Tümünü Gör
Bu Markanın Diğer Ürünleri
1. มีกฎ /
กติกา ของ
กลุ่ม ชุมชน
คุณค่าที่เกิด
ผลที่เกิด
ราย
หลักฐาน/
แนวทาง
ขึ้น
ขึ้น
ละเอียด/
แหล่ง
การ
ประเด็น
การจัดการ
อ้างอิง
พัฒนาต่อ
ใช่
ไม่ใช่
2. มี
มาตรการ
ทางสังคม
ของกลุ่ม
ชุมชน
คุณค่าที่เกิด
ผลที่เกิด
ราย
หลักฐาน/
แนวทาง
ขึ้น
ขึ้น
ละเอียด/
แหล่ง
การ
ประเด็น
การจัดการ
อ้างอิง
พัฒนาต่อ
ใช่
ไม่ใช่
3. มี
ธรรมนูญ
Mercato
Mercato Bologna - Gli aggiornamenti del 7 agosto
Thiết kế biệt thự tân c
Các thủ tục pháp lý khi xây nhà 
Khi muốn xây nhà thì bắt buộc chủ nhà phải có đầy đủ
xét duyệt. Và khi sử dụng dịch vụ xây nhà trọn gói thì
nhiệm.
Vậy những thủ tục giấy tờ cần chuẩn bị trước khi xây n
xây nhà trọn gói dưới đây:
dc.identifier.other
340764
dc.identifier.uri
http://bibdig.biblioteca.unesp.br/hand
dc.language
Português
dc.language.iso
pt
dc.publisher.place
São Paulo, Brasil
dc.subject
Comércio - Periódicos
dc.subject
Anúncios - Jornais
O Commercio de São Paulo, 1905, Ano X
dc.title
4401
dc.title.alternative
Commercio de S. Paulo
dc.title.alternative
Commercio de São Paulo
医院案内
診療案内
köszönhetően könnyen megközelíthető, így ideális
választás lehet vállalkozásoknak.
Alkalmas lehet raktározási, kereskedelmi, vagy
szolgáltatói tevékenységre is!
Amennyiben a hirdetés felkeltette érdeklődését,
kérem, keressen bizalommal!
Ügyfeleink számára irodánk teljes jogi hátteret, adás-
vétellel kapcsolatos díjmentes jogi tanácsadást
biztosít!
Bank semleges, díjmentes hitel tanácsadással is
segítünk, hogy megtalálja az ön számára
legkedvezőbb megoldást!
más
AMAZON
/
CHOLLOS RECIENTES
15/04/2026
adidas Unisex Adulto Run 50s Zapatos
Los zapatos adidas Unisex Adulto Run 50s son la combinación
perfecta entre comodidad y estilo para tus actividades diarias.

____

AIM OF THE EXERCISE: Reproduce the rows above with every "Mercato" swapped for "Calciomercato", leaving all other text unchanged.

WRITTEN ANSWER:
Tümünü Gör
Bu Markanın Diğer Ürünleri
1. มีกฎ /
กติกา ของ
กลุ่ม ชุมชน
คุณค่าที่เกิด
ผลที่เกิด
ราย
หลักฐาน/
แนวทาง
ขึ้น
ขึ้น
ละเอียด/
แหล่ง
การ
ประเด็น
การจัดการ
อ้างอิง
พัฒนาต่อ
ใช่
ไม่ใช่
2. มี
มาตรการ
ทางสังคม
ของกลุ่ม
ชุมชน
คุณค่าที่เกิด
ผลที่เกิด
ราย
หลักฐาน/
แนวทาง
ขึ้น
ขึ้น
ละเอียด/
แหล่ง
การ
ประเด็น
การจัดการ
อ้างอิง
พัฒนาต่อ
ใช่
ไม่ใช่
3. มี
ธรรมนูญ
Calciomercato
Calciomercato Bologna - Gli aggiornamenti del 7 agosto
Thiết kế biệt thự tân c
Các thủ tục pháp lý khi xây nhà 
Khi muốn xây nhà thì bắt buộc chủ nhà phải có đầy đủ
xét duyệt. Và khi sử dụng dịch vụ xây nhà trọn gói thì
nhiệm.
Vậy những thủ tục giấy tờ cần chuẩn bị trước khi xây n
xây nhà trọn gói dưới đây:
dc.identifier.other
340764
dc.identifier.uri
http://bibdig.biblioteca.unesp.br/hand
dc.language
Português
dc.language.iso
pt
dc.publisher.place
São Paulo, Brasil
dc.subject
Comércio - Periódicos
dc.subject
Anúncios - Jornais
O Commercio de São Paulo, 1905, Ano X
dc.title
4401
dc.title.alternative
Commercio de S. Paulo
dc.title.alternative
Commercio de São Paulo
医院案内
診療案内
köszönhetően könnyen megközelíthető, így ideális
választás lehet vállalkozásoknak.
Alkalmas lehet raktározási, kereskedelmi, vagy
szolgáltatói tevékenységre is!
Amennyiben a hirdetés felkeltette érdeklődését,
kérem, keressen bizalommal!
Ügyfeleink számára irodánk teljes jogi hátteret, adás-
vétellel kapcsolatos díjmentes jogi tanácsadást
biztosít!
Bank semleges, díjmentes hitel tanácsadással is
segítünk, hogy megtalálja az ön számára
legkedvezőbb megoldást!
más
AMAZON
/
CHOLLOS RECIENTES
15/04/2026
adidas Unisex Adulto Run 50s Zapatos
Los zapatos adidas Unisex Adulto Run 50s son la combinación
perfecta entre comodidad y estilo para tus actividades diarias.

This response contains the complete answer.